WASHINGTON: Les Etats-Unis ont annoncé vendredi offrir une récompense de 10 millions de dollars en vue d'informations sur le sort des dirigeants iraniens, y compris le nouveau guide suprême, mais visant en particulier les Gardiens de la Révolution, l'armée idéologique de la République islamique d'Iran.

L'appel vise aussi bien Mojtaba Khamenei, le nouveau guide suprême, que le chef de la sécurité Ali Larijani, selon un avis diffusé par le département d'Etat américain.

Le ministre iranien de l'Intérieur, Eskandar Momeni, et le ministre du Renseignement et de la Sécurité, Esmaïl Khatib, figurent également parmi les dix personnes inscrites sur la liste du département d'Etat.

"Ces personnes commandent et dirigent divers éléments du Corps des gardiens de la révolution islamique iranien, qui planifie, organise et mène des actes terroristes à travers le monde", a déclaré le département d'Etat.

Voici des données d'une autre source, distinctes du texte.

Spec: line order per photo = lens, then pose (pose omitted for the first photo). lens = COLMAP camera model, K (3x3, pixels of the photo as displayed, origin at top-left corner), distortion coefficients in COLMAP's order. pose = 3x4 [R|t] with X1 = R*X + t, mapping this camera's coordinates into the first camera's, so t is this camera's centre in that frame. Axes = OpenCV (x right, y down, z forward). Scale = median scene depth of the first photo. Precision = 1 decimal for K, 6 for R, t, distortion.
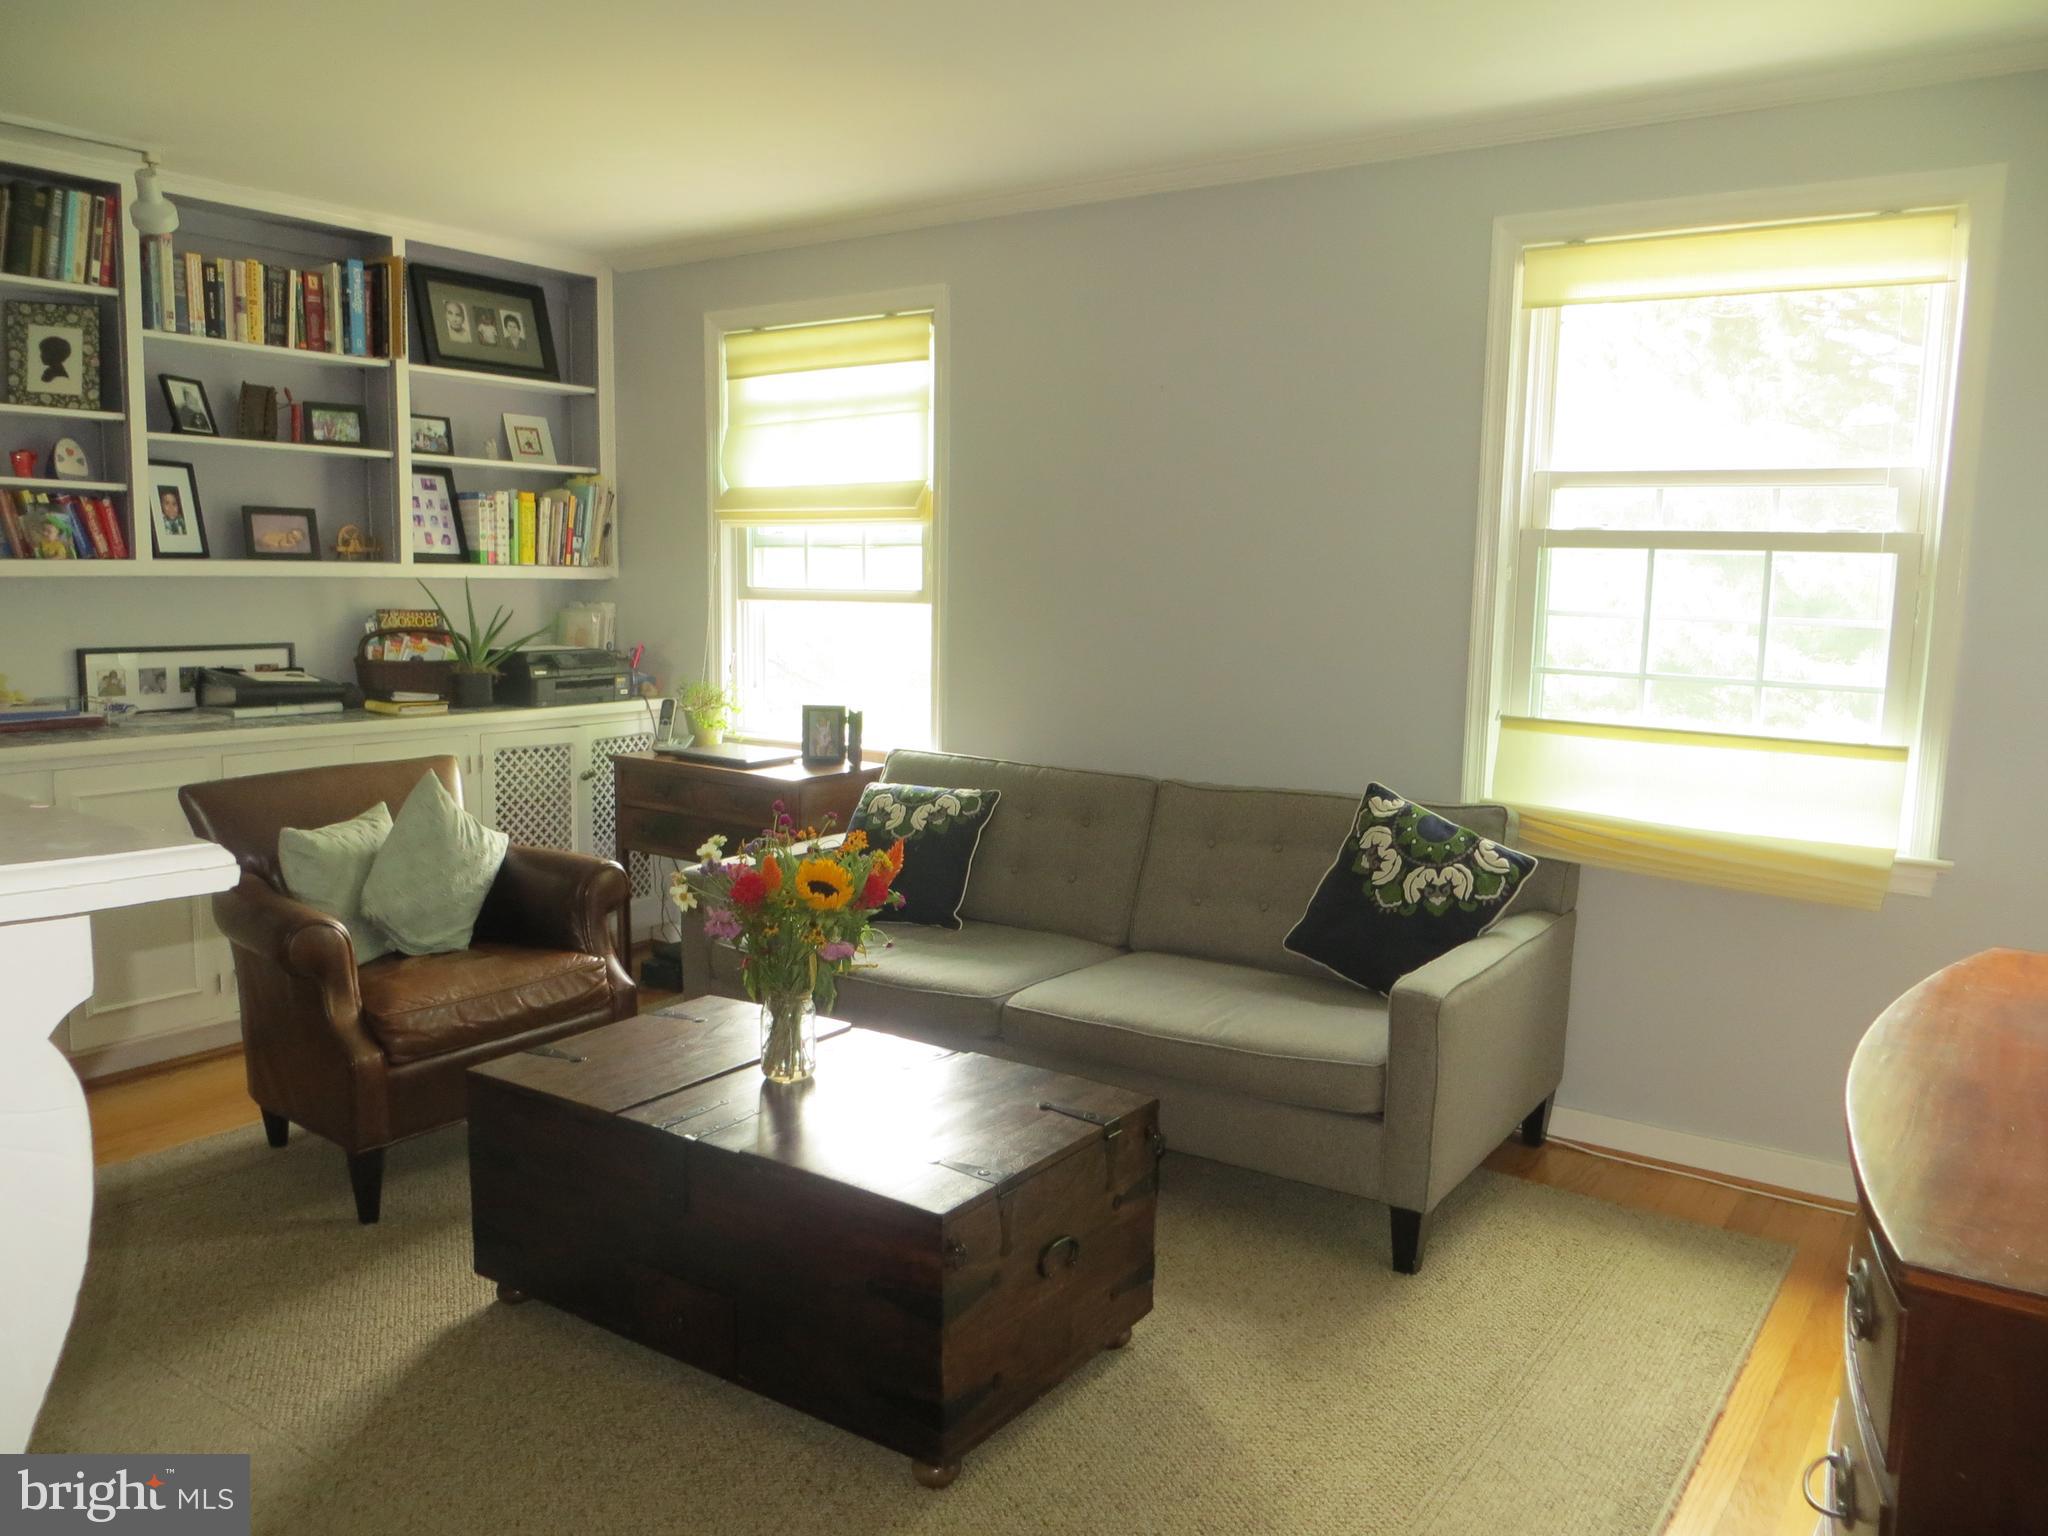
lens RADIAL K [[1527.8, 0, 1013.5], [0, 1527.8, 767.3], [0, 0, 1]] dist [-0.030933, 0.004563]
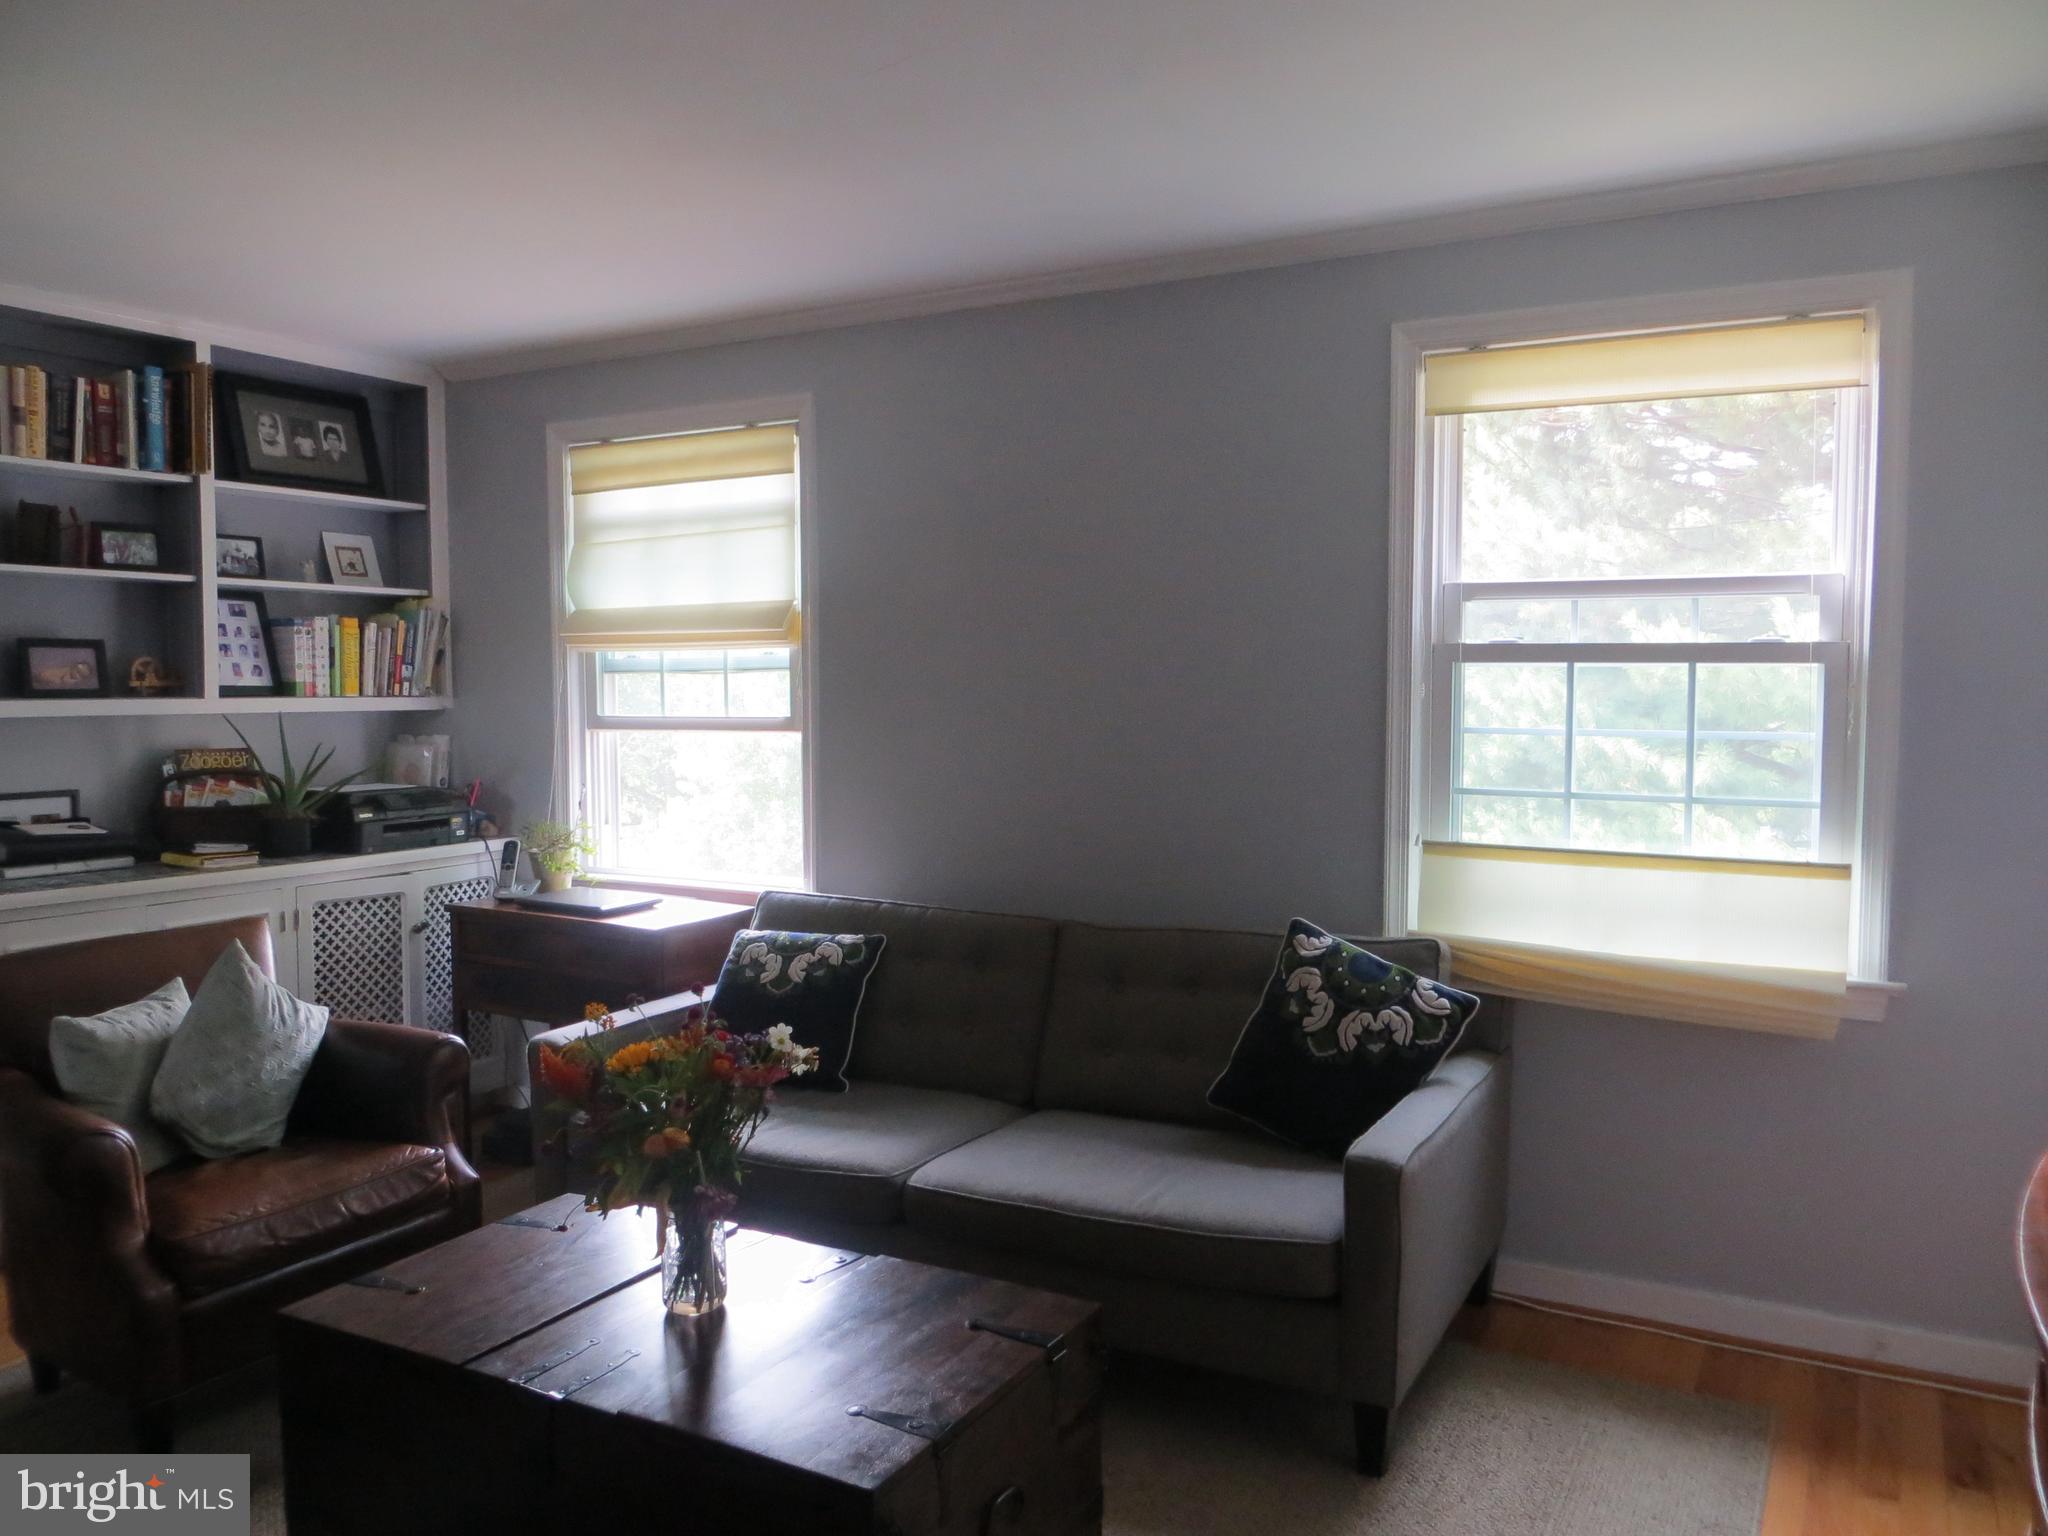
lens RADIAL K [[1527.8, 0, 1016.1], [0, 1527.8, 761.0], [0, 0, 1]] dist [-0.030933, 0.004563]
pose [[0.994224, -0.024783, 0.104423, -0.027412], [0.032332, 0.996936, -0.071228, -0.024179], [-0.102338, 0.074192, 0.991979, 0.087195]]
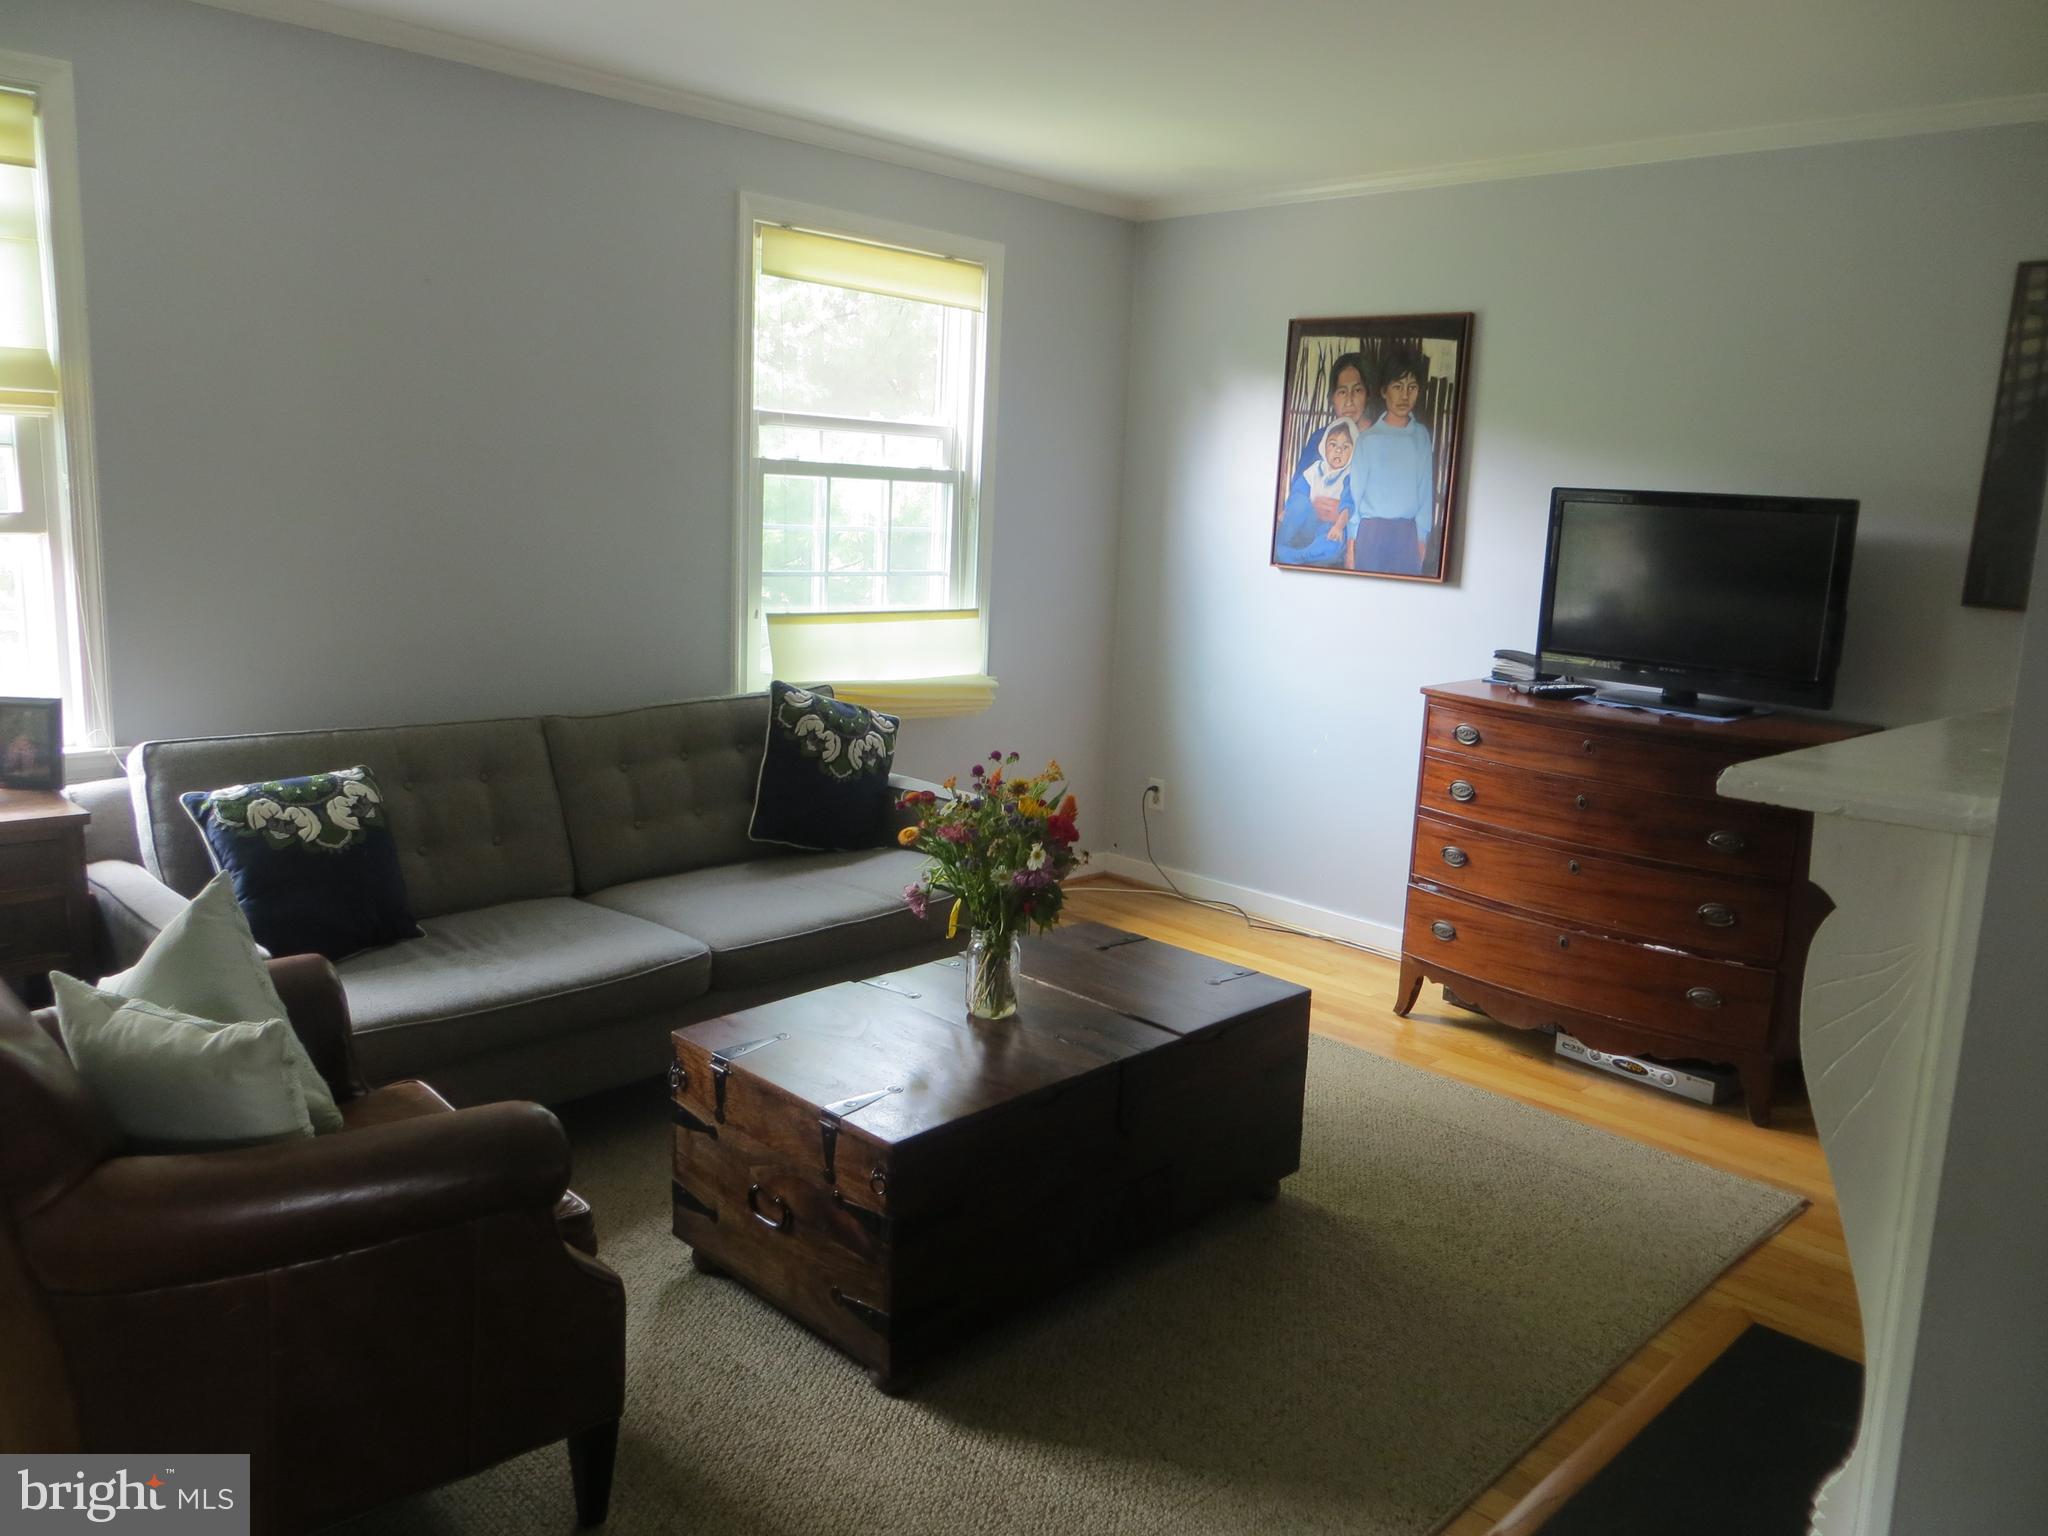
lens RADIAL K [[1527.8, 0, 1021.8], [0, 1527.8, 749.1], [0, 0, 1]] dist [-0.030933, 0.004563]
pose [[0.160551, -0.168119, 0.972605, -0.844739], [0.095642, 0.983400, 0.154197, -0.096660], [-0.982383, 0.068265, 0.173965, 0.601486]]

Il exhorte les informateurs éventuels à envoyer des informations via Signal notamment: "Vos informations pourraient vous permettre de bénéficier d'une réinstallation et d'une récompense".

Le dirigeant iranien Ali Khamenei, qui dirigeait l'Iran depuis 1989, a été tué dans une frappe le 28 février au début de la guerre.

Il a été remplacé par son fils Mojtaba mais les spéculations sur son état de santé perdurent, après les annonces par la télévision d'Etat et certains responsables qu'il avait été blessé dans les frappes.

Il a fait diffuser un message jeudi sans contenu vidéo ni audio.

Les Etats-Unis et Israël ont indiqué avoir tué nombre de responsables des Gardiens de la Révolution depuis le début des opérations militaires le 28 février.